== Segment start ==

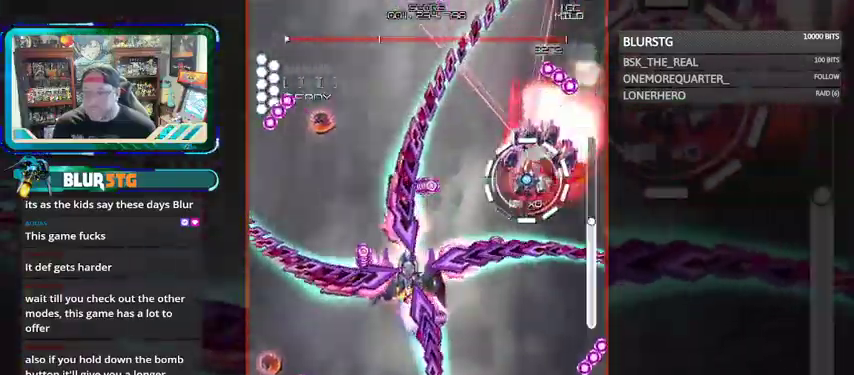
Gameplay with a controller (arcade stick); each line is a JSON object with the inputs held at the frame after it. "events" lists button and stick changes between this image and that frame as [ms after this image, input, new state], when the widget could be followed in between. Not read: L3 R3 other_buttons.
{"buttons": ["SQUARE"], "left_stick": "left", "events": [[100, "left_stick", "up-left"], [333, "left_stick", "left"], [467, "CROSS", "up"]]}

== Segment end ==
== Segment start ==

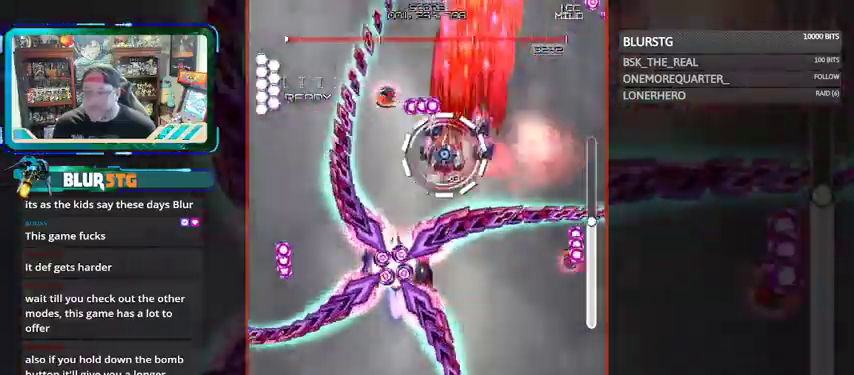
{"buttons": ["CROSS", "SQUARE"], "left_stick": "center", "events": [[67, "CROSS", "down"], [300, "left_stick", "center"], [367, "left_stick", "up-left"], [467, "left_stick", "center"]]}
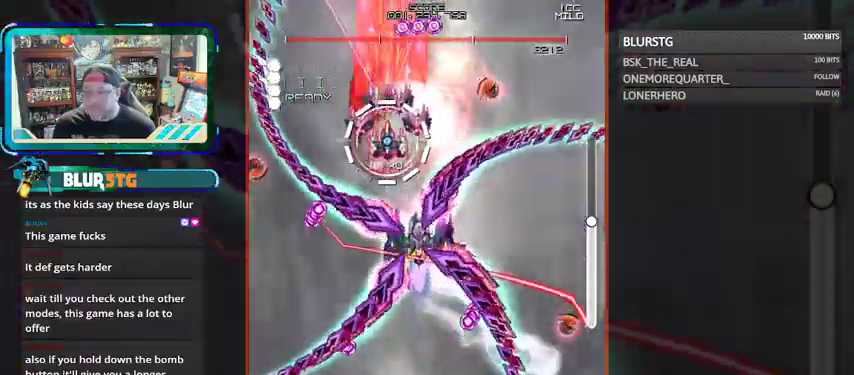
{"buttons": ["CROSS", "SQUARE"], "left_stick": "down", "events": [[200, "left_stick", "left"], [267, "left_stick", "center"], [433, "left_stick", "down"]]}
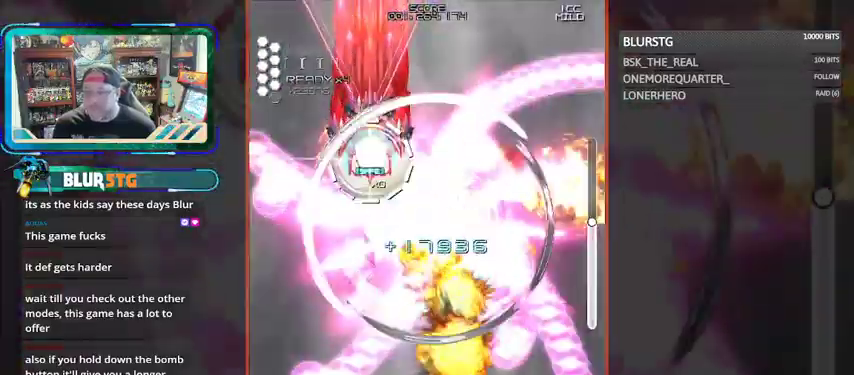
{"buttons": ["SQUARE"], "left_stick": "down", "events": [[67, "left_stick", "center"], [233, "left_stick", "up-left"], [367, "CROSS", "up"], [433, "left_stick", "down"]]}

== Segment end ==

### Assignment
Count each line above where the word "down" appears, and answer with nothing except that count.

### Answer area
3